**Directive**. Copy exactly, and only, the lines from the line containing "[454,780,611,794] located while" through the last line of the records below, both included.

**Task data**.
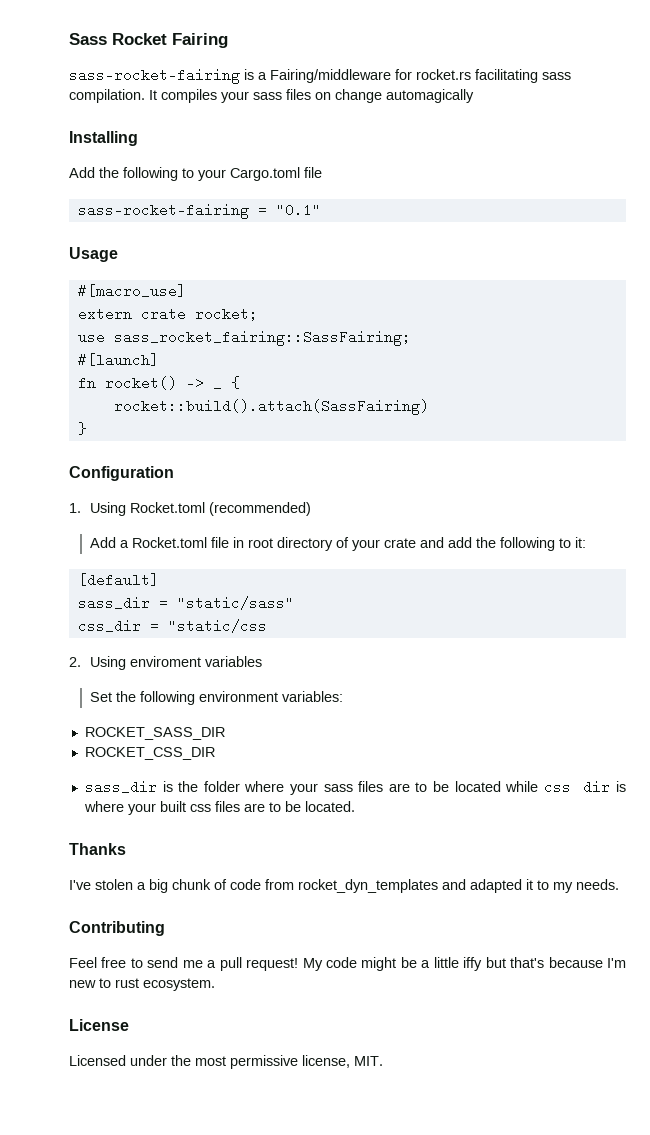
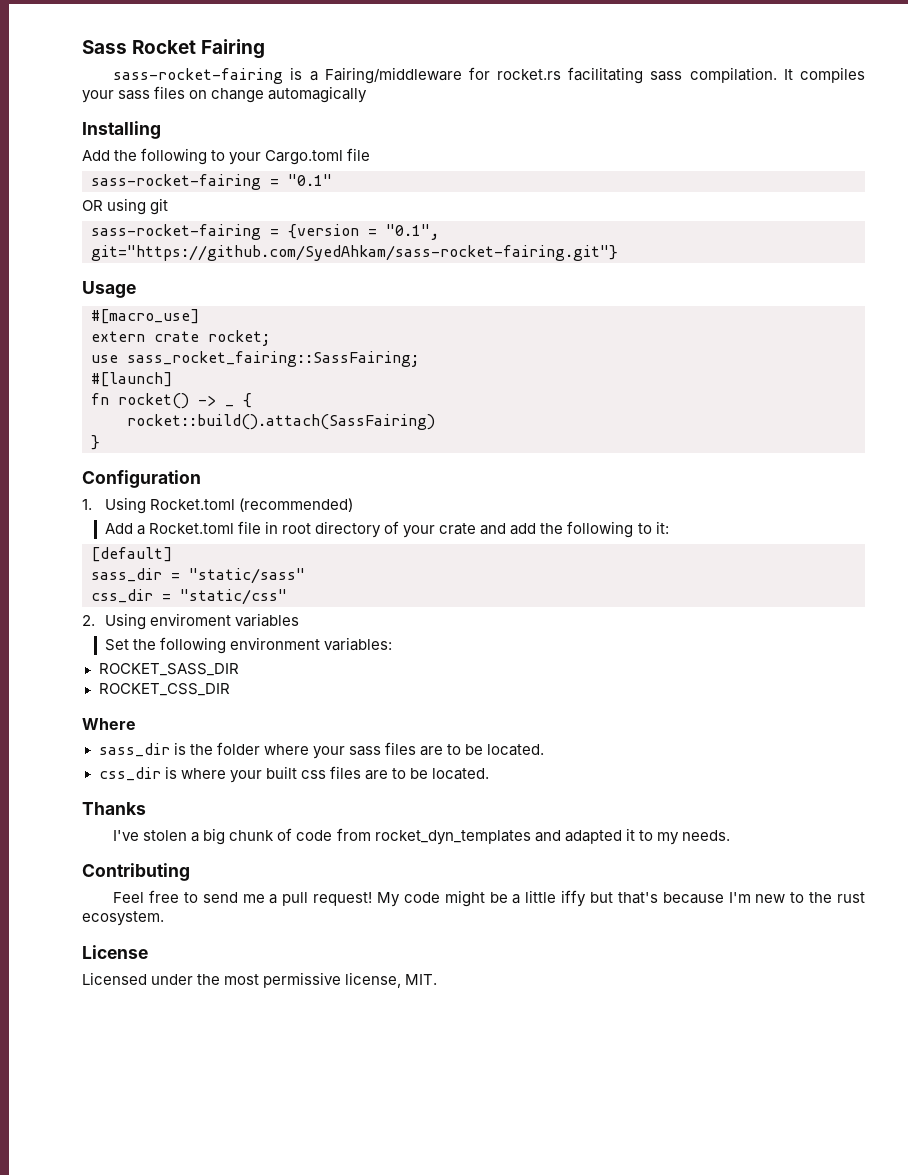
(321, 210) none -> [82,198,169,215] [91,224,439,240] [91,245,618,261] // OR using git // sass-rocket-fairing = {version = "0.1", git="https://github.com/SyedAhkam/sass-rocket-fairing.git"}
[167,619,267,633] "static/css -> [180,589,287,605] "static/css"
(215, 753) none -> [82,718,136,730] // Where
[454,780,611,794] located while css dir -> [487,744,545,756] [98,767,161,781] located. // css_dir
(111, 983) none -> [809,892,833,903] the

**Solution**.
[454,780,611,794] located while css dir -> [487,744,545,756] [98,767,161,781] located. // css_dir
(111, 983) none -> [809,892,833,903] the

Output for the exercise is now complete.